On Our 41st Anniversary: Opposites Laugh

Keith creates to-do lists with little boxes for check marks to be ticked off. I've lost almost every list I've ever written. He plans trips with sightseeing goals and travel contingencies. I don't like to leave home. An anesthesiologist with an electrical engineering degree, he loves building gadgets and adding their updates.


I just want things to work.





Keith grew up on a farm in upstate New York, I grew up in a political family in DC.


We met a few days after I turned 18.


I was unpacking at Columbia after transferring from the University of Wisconsin, where it had been

too

freaking

cold


when the guys across the hall threw a back-to-school lobster party for 50 of their friends/hot girls. Keith was one of the hosts. He'd worked at a restaurant on the Cape and brought the shellfish back with him.


Because we hadn't yet met them my roommates and I weren't invited to the seafood extravaganza. (Though that would have been the, you know, neighborly thing to do). Instead we listened to the debauchery.


For hours.


Rude as that was, the true issue festered over the following days.


Literally.


It was like 120 degrees and the trash wasn't being collected from the un-air conditioned garbage room next door to our suite. Getting off the elevator on the 11th floor was like walking into a well-stocked aquarium a couple of days after a power outage. It was beyond funky. I'm not sure what I thought it would accomplish but I decided to confront the culinary offenders.

> **ASSIGNMENT**:
Write the next part of the anniversary essay about Keith, starting right after its final sentence.

> **EXERCISE DATA**:

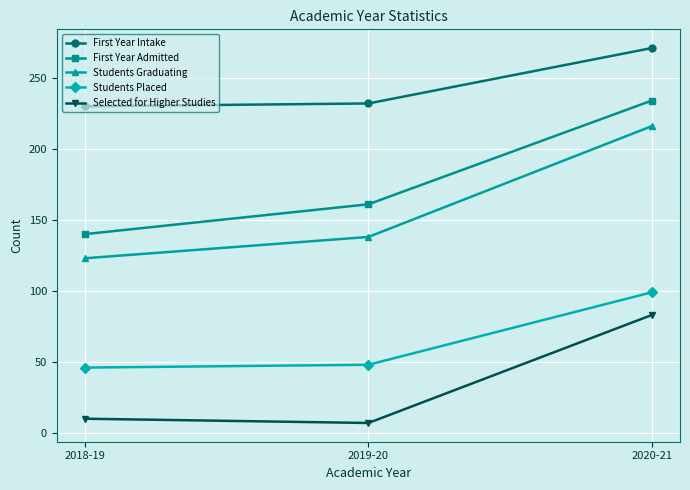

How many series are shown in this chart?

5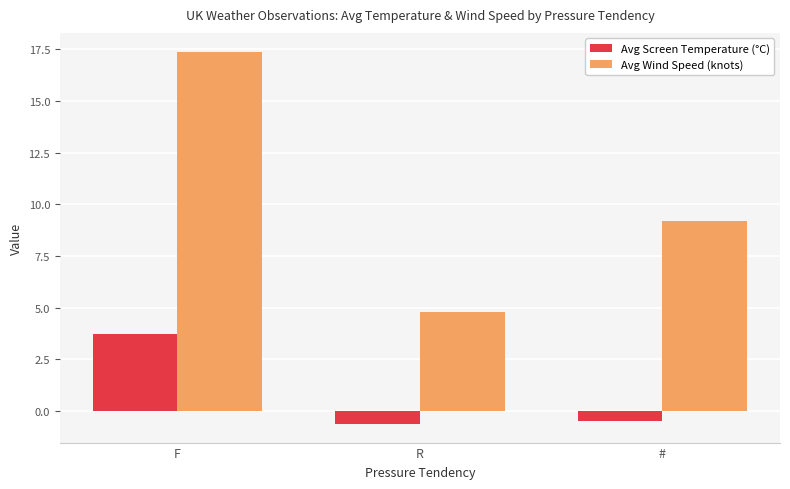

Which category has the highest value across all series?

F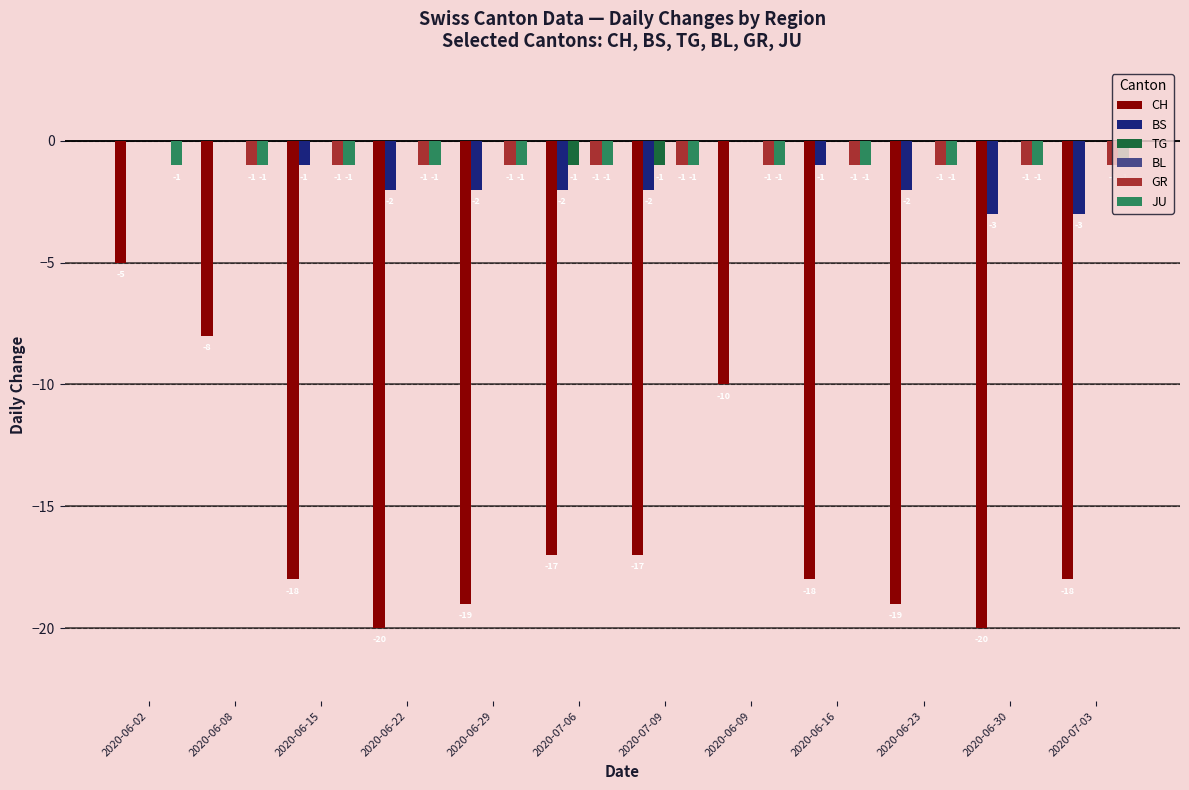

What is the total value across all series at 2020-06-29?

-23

==

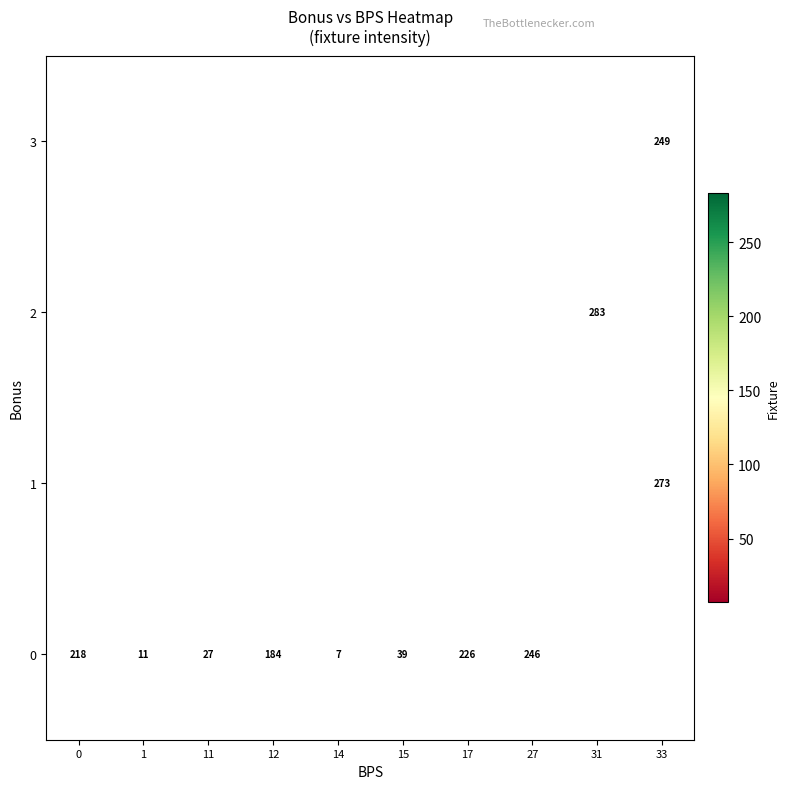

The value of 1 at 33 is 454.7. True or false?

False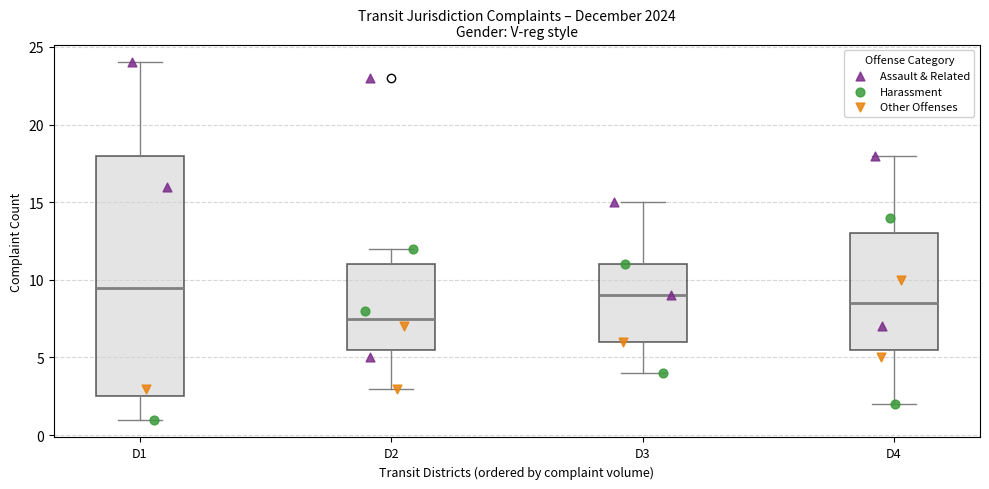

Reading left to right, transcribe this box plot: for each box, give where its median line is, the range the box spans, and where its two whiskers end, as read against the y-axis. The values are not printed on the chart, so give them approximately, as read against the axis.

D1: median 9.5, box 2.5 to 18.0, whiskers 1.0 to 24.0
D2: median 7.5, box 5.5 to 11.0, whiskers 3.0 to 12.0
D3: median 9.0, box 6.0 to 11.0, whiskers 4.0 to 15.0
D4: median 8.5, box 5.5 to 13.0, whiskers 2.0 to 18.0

> **REPLY TO THE TASK**:
Keith does a (ridiculous) impression of me rapping on their door, him swinging it open, staring into empty space.


He's 6'3, I'm 5'1.


I was not amused, demanding to know what they were going to do about the maggoty mess composting down the hall.


He snorted. Asked what I suggested.


I may have stomped my foot.


We went on a date that night.


Keith (bizarrely) chose Kentucky Fried Movie. It was excruciating. On the way out I explained that only an excursion to a strip bar could have been more unseemly.


We moved in together, (semi) shared household responsibilities. Also, I cut his hair for him. Think Jim Carey in Dumb and Dumber.


(It was a preventative measure.)


We studied differently, he and I. As in, I did, he didn't. He rarely went to class.


Occasionally Keith would accompany me to the library where I'd copy my class notes ad infinitum (a technique that vastly improves informational osmosis--see my TedTalk) and he'd reach over and draw inappropriate marginalia in my binder, causing me to wet my pants in public.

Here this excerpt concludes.